— Your goal —
Render each line of the material below as a JSON list of strings, with one string per line and any blank lines left out.

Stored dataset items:
-=-=-
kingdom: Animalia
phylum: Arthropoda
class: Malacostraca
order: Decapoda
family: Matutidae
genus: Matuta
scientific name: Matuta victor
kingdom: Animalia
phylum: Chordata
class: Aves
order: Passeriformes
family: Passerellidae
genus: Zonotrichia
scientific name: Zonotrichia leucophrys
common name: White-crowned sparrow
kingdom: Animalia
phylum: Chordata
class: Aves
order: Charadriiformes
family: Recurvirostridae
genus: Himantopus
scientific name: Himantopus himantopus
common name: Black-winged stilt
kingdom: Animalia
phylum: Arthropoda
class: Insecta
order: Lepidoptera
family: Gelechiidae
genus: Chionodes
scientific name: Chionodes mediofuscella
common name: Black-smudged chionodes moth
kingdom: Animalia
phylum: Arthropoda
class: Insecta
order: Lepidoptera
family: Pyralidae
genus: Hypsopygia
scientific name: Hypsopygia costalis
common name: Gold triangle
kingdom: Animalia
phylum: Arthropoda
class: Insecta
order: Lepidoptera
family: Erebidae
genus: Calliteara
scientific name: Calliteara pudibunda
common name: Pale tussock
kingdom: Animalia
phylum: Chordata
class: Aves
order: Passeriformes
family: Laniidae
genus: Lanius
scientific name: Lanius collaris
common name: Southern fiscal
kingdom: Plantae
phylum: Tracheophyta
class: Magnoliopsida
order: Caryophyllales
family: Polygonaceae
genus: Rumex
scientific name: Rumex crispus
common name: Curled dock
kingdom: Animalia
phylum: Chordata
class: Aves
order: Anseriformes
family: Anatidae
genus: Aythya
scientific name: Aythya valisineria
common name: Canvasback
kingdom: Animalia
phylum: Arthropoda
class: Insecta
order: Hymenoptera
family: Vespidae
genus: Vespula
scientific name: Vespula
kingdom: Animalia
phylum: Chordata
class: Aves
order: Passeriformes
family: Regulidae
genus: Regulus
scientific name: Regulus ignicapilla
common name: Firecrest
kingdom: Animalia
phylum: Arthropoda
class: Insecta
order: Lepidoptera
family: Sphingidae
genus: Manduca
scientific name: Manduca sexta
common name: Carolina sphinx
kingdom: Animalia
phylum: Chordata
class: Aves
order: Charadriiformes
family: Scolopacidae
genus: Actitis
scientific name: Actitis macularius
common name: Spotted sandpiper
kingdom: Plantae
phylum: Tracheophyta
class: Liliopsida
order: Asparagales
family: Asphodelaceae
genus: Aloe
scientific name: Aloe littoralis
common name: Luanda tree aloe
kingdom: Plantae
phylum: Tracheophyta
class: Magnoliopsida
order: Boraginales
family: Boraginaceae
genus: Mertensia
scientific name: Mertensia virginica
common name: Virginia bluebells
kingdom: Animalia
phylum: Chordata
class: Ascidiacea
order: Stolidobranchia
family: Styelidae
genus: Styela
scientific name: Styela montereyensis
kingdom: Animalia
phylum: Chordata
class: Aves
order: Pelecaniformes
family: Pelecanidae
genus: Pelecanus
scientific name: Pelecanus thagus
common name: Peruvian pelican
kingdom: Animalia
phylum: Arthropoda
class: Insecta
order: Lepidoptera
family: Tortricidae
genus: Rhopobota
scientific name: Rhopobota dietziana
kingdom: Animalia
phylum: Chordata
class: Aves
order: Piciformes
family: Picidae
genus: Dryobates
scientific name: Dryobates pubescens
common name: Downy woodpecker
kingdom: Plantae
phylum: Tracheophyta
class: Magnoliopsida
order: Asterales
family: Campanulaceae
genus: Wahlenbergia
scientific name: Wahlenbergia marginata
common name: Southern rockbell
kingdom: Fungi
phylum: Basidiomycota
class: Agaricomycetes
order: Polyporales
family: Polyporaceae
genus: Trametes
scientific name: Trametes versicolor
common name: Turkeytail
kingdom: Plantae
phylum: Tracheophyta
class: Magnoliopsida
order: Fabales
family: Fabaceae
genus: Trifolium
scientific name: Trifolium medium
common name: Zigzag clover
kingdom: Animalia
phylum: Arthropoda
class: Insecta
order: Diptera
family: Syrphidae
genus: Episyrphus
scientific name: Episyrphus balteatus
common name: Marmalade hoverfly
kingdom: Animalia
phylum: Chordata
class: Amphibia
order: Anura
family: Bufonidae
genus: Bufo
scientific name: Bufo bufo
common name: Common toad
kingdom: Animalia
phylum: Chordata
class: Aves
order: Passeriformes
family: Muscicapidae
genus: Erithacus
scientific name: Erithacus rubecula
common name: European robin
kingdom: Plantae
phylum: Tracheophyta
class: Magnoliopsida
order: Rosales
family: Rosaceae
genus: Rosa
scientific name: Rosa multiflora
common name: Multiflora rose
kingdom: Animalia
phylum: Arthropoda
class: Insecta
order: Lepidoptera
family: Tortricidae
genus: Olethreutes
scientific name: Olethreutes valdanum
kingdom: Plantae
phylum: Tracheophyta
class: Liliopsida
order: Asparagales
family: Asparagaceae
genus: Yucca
-=-=-
— Output below —
[
  "kingdom: Animalia",
  "phylum: Arthropoda",
  "class: Malacostraca",
  "order: Decapoda",
  "family: Matutidae",
  "genus: Matuta",
  "scientific name: Matuta victor",
  "kingdom: Animalia",
  "phylum: Chordata",
  "class: Aves",
  "order: Passeriformes",
  "family: Passerellidae",
  "genus: Zonotrichia",
  "scientific name: Zonotrichia leucophrys",
  "common name: White-crowned sparrow",
  "kingdom: Animalia",
  "phylum: Chordata",
  "class: Aves",
  "order: Charadriiformes",
  "family: Recurvirostridae",
  "genus: Himantopus",
  "scientific name: Himantopus himantopus",
  "common name: Black-winged stilt",
  "kingdom: Animalia",
  "phylum: Arthropoda",
  "class: Insecta",
  "order: Lepidoptera",
  "family: Gelechiidae",
  "genus: Chionodes",
  "scientific name: Chionodes mediofuscella",
  "common name: Black-smudged chionodes moth",
  "kingdom: Animalia",
  "phylum: Arthropoda",
  "class: Insecta",
  "order: Lepidoptera",
  "family: Pyralidae",
  "genus: Hypsopygia",
  "scientific name: Hypsopygia costalis",
  "common name: Gold triangle",
  "kingdom: Animalia",
  "phylum: Arthropoda",
  "class: Insecta",
  "order: Lepidoptera",
  "family: Erebidae",
  "genus: Calliteara",
  "scientific name: Calliteara pudibunda",
  "common name: Pale tussock",
  "kingdom: Animalia",
  "phylum: Chordata",
  "class: Aves",
  "order: Passeriformes",
  "family: Laniidae",
  "genus: Lanius",
  "scientific name: Lanius collaris",
  "common name: Southern fiscal",
  "kingdom: Plantae",
  "phylum: Tracheophyta",
  "class: Magnoliopsida",
  "order: Caryophyllales",
  "family: Polygonaceae",
  "genus: Rumex",
  "scientific name: Rumex crispus",
  "common name: Curled dock",
  "kingdom: Animalia",
  "phylum: Chordata",
  "class: Aves",
  "order: Anseriformes",
  "family: Anatidae",
  "genus: Aythya",
  "scientific name: Aythya valisineria",
  "common name: Canvasback",
  "kingdom: Animalia",
  "phylum: Arthropoda",
  "class: Insecta",
  "order: Hymenoptera",
  "family: Vespidae",
  "genus: Vespula",
  "scientific name: Vespula",
  "kingdom: Animalia",
  "phylum: Chordata",
  "class: Aves",
  "order: Passeriformes",
  "family: Regulidae",
  "genus: Regulus",
  "scientific name: Regulus ignicapilla",
  "common name: Firecrest",
  "kingdom: Animalia",
  "phylum: Arthropoda",
  "class: Insecta",
  "order: Lepidoptera",
  "family: Sphingidae",
  "genus: Manduca",
  "scientific name: Manduca sexta",
  "common name: Carolina sphinx",
  "kingdom: Animalia",
  "phylum: Chordata",
  "class: Aves",
  "order: Charadriiformes",
  "family: Scolopacidae",
  "genus: Actitis",
  "scientific name: Actitis macularius",
  "common name: Spotted sandpiper",
  "kingdom: Plantae",
  "phylum: Tracheophyta",
  "class: Liliopsida",
  "order: Asparagales",
  "family: Asphodelaceae",
  "genus: Aloe",
  "scientific name: Aloe littoralis",
  "common name: Luanda tree aloe",
  "kingdom: Plantae",
  "phylum: Tracheophyta",
  "class: Magnoliopsida",
  "order: Boraginales",
  "family: Boraginaceae",
  "genus: Mertensia",
  "scientific name: Mertensia virginica",
  "common name: Virginia bluebells",
  "kingdom: Animalia",
  "phylum: Chordata",
  "class: Ascidiacea",
  "order: Stolidobranchia",
  "family: Styelidae",
  "genus: Styela",
  "scientific name: Styela montereyensis",
  "kingdom: Animalia",
  "phylum: Chordata",
  "class: Aves",
  "order: Pelecaniformes",
  "family: Pelecanidae",
  "genus: Pelecanus",
  "scientific name: Pelecanus thagus",
  "common name: Peruvian pelican",
  "kingdom: Animalia",
  "phylum: Arthropoda",
  "class: Insecta",
  "order: Lepidoptera",
  "family: Tortricidae",
  "genus: Rhopobota",
  "scientific name: Rhopobota dietziana",
  "kingdom: Animalia",
  "phylum: Chordata",
  "class: Aves",
  "order: Piciformes",
  "family: Picidae",
  "genus: Dryobates",
  "scientific name: Dryobates pubescens",
  "common name: Downy woodpecker",
  "kingdom: Plantae",
  "phylum: Tracheophyta",
  "class: Magnoliopsida",
  "order: Asterales",
  "family: Campanulaceae",
  "genus: Wahlenbergia",
  "scientific name: Wahlenbergia marginata",
  "common name: Southern rockbell",
  "kingdom: Fungi",
  "phylum: Basidiomycota",
  "class: Agaricomycetes",
  "order: Polyporales",
  "family: Polyporaceae",
  "genus: Trametes",
  "scientific name: Trametes versicolor",
  "common name: Turkeytail",
  "kingdom: Plantae",
  "phylum: Tracheophyta",
  "class: Magnoliopsida",
  "order: Fabales",
  "family: Fabaceae",
  "genus: Trifolium",
  "scientific name: Trifolium medium",
  "common name: Zigzag clover",
  "kingdom: Animalia",
  "phylum: Arthropoda",
  "class: Insecta",
  "order: Diptera",
  "family: Syrphidae",
  "genus: Episyrphus",
  "scientific name: Episyrphus balteatus",
  "common name: Marmalade hoverfly",
  "kingdom: Animalia",
  "phylum: Chordata",
  "class: Amphibia",
  "order: Anura",
  "family: Bufonidae",
  "genus: Bufo",
  "scientific name: Bufo bufo",
  "common name: Common toad",
  "kingdom: Animalia",
  "phylum: Chordata",
  "class: Aves",
  "order: Passeriformes",
  "family: Muscicapidae",
  "genus: Erithacus",
  "scientific name: Erithacus rubecula",
  "common name: European robin",
  "kingdom: Plantae",
  "phylum: Tracheophyta",
  "class: Magnoliopsida",
  "order: Rosales",
  "family: Rosaceae",
  "genus: Rosa",
  "scientific name: Rosa multiflora",
  "common name: Multiflora rose",
  "kingdom: Animalia",
  "phylum: Arthropoda",
  "class: Insecta",
  "order: Lepidoptera",
  "family: Tortricidae",
  "genus: Olethreutes",
  "scientific name: Olethreutes valdanum",
  "kingdom: Plantae",
  "phylum: Tracheophyta",
  "class: Liliopsida",
  "order: Asparagales",
  "family: Asparagaceae",
  "genus: Yucca"
]